Ses amis dans Le gouvernement
«Moi je refuse d’être dans un clan. Je considère tous les ministres comme des collègues. Mais, j’ai des relations particulières avec Thierno Alassane Sall, parce que le Président Macky Sall m’avait confié à lui pour militer au sein de la structures des cadres». Comme tout bon enseignant, Baldé serait très radin même s’il s’en défend. «Je ne suis pas de cet avis. Je ne suis pas radin, peut-être rationnel. Je dépense utile. Il se trouve aussi que la plus belle femme du monde ne peut donner que ce qu’elle a !», rectifie Bibi. Un de ses collaborateurs considère cette rationalité comme de l’avarice. Bibi n’est pas un passionné, un fougueux. Il est un homme mesuré. «J’ai mon rythme à moi. Pour faire les choses on n’a pas besoin de se précipiter. Parce qu’il y a deux issues : victoire ou échec. J’ai intégré les deux possibilités ». Son défaut se situe à ce niveau, selon certains de ses collaborateurs. «L'un de ses défauts, c'est sa nature à prendre tout son temps quand il doit se décider», nous souffle-t-on. «Il est difficile de savoir s’il est content ou pas. Il est très nuancé», soutient Dr Sané.

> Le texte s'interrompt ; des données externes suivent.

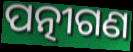
ପତ୍ନୀଗଣ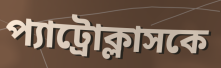
প্যাট্রোক্লাসকে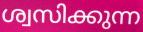
ശ്വസിക്കുന്നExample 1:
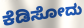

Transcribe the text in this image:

ಕೆಡಿಸೋದು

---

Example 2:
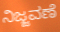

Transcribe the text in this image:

ನಿಜ್ಜವಣೆ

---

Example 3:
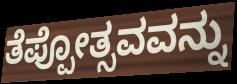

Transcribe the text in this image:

ತೆಪ್ಪೋತ್ಸವವನ್ನು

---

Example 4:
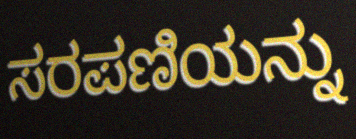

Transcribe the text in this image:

ಸರಪಣಿಯನ್ನು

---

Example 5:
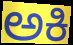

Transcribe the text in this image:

ಅಕಿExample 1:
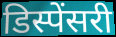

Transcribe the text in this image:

डिस्पेंसरी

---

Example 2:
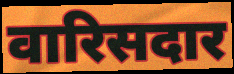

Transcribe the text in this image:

वारिसदार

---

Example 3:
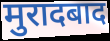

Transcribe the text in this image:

मुरादबाद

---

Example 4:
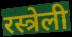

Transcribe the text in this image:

रस्त्रेली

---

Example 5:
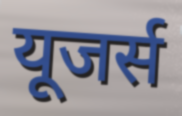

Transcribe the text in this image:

यूजर्स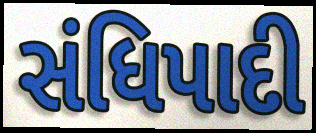
સંધિપાદી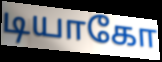
டியாகோ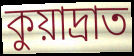
কুয়াদ্রাত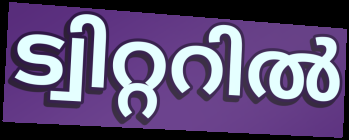
ട്വിറ്ററിൽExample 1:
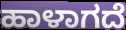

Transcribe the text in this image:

ಹಾಳಾಗದೆ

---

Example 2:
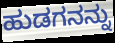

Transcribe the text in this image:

ಹುಡಗನನ್ನು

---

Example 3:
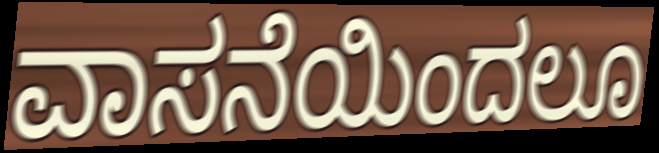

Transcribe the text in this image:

ವಾಸನೆಯಿಂದಲೂ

Si bibi s’énerve, son visage s’empourpre
Qu’est ce qui peut énerver Bibi ? Son ancien conseiller en communication répond : «c'est l'hypocrisie. Lors d'une réunion avec le Premier ministre Abdoul Mbaye, un des conseillers techniques, pour se mettre en valeur, avait raconté des choses qui n'existent pas. A la fin de la réunion, Bibi est allé directement dire au conseiller technique : «lingua def yéfou naafèkh la » (Ce que tu as fait, c’est de la fumisterie) ». S’il est énervé, son visage s’empourpre. En plus, ajoute Bachir, «il ferme le poing gauche et se mord les lèvres». Ne lui parlez pas de choses mystiques, il n’en a pas peur. Est-il blindé mystiquement ? «On disait que la mairie de Kolda est mystique et dangereuse. Mais je dis que si l’on meurt dans le champ de son père, on n’a pas à avoir honte. Ceux qui craignent les choses mystiques, peut-être, qu’ils ne sont pas originaires de Kolda. Parce que nous autres Koldois, nous partageons les mêmes réalités, les mêmes personnes (Ndlr, marabouts)», dit-il.

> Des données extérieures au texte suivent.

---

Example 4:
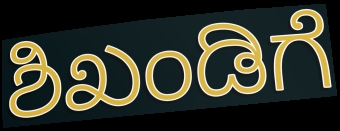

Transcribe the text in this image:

ಶಿಖಂಡಿಗೆ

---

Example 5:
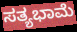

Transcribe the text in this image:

ಸತ್ಯಭಾಮೆ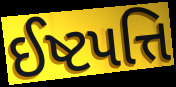
ઈષ્ટપત્તિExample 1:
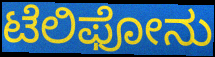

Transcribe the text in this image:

ಟೆಲಿಫೋನು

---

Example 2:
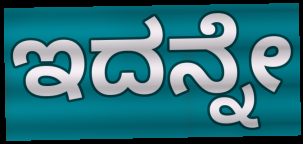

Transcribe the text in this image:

ಇದನ್ನೇ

Ses anciens maîtres qui ont façonné son caractère
M. Ndiaye, c’est son maître qui l’a beaucoup marqué. Il aimait parler des différentes cultures du Sénégal et suivait ses potaches jusqu’à la maison pour voir s’ils apprenaient leurs leçons. «On s’est parlé au téléphone il n’y a pas longtemps, c’est un homme qui connaît le Sénégal. J’ai rencontré aussi un ancien maître, M. Thiam, à l’hôpital. Mon Prof de Physique chimie en classe de 4e, Monsieur Kébé aussi m’a marqué», soutient Bibi qui affirme que ses références en politique sont Macky Sall et Barack Obama. «Ma seule ambition politique c’est d’accompagner le Président Macky Sall (rire) pour qu’il ait un second mandat. Je ne peux pas avoir plus que ça. Parce qu’il y a un temps pour la politique», précise Bibi qui trouve infernale la cadence des politiques. «A ce rythme je prendrai la retraite à 55 ans. Je veux retourner à l’Université», affirme le maire de Kolda, marié et père de 3 enfants.